Following my work in the local home for children, I spent these last past two weeks working for a group of programs made possible by the German Federal Office for Migration and Refugees. In the first of these programs, I worked in conjunction with a Düren Evangelical Community program called Café International in order to provide various consultation services for recent immigrants and refugees who are now living here in the district and are over the age of 26. In the second placement, I worked for a week with a Catholic social service group to provide similar, but distinct services to those 26 and under. Having previously only spent time working with younger refugees and immigrants, I learned very quickly how different the issues become once you become an adult in the eyes of the German state.
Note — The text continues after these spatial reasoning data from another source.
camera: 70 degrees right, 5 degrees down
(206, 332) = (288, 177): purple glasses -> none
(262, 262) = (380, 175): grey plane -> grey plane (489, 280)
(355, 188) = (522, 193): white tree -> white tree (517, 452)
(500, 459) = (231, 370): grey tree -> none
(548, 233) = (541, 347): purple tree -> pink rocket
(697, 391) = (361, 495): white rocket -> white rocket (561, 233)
Although our clients varied significantly in age, they often shared similar problems with one another and often came to us seeking help and advice on simply how to properly navigate German laws and bureaucracy.
Also as part of this placement, I traveled to neighboring towns and communities in order to make house-calls, biweekly checkups, and to similarly advise refuges and immigrants who had more specific, longer term issues or were just unable to make it into Düren for office hours and appointments. Although there had been a few stressful days in my prior placements, I am almost certain that my internship hit its lowest point when we made one such house-call to a family of asylum seekers whose asylum applications had just been denied only days before.
It was our task for the day to notify the family that they had to either vacate Germany voluntarily or they would be forcibly deported and subsequently banned from returning to Germany for a longer period of time. Despite their denied asylum request, the family still believed that the issue that drove them to German remained a danger and as such, returning was also not an option from their perspective. From their perspective, they couldn’t return home and we arrived to tell them that their best hope was to do just that. Unfortunately, before too long, our attempt to notify the family and clarify the situation only led to the father and my coworker having a looping argument over German laws and the treatment of refugees in Germany. When we left a few hours later, we were left in serious doubt of whether our explanations had been understood or whether our suggestions had only fallen on closed ears. As pair of people trying our best to help the family, it was difficult to sit through the fathers berating and only be armed with a response and counterpoints that either went ignored or wholly misunderstood.
Despite the low-point of our unsuccessful house-call, my last few weeks were not without fun and some excite as I made a weekend trip to Paris with my host family and was given a personal tour of the nearby Hambach Surface Mine, which is among the largest open pit mines in the world and home to the largest land vehicle in the world, see Bagger 288 and Bagger 293.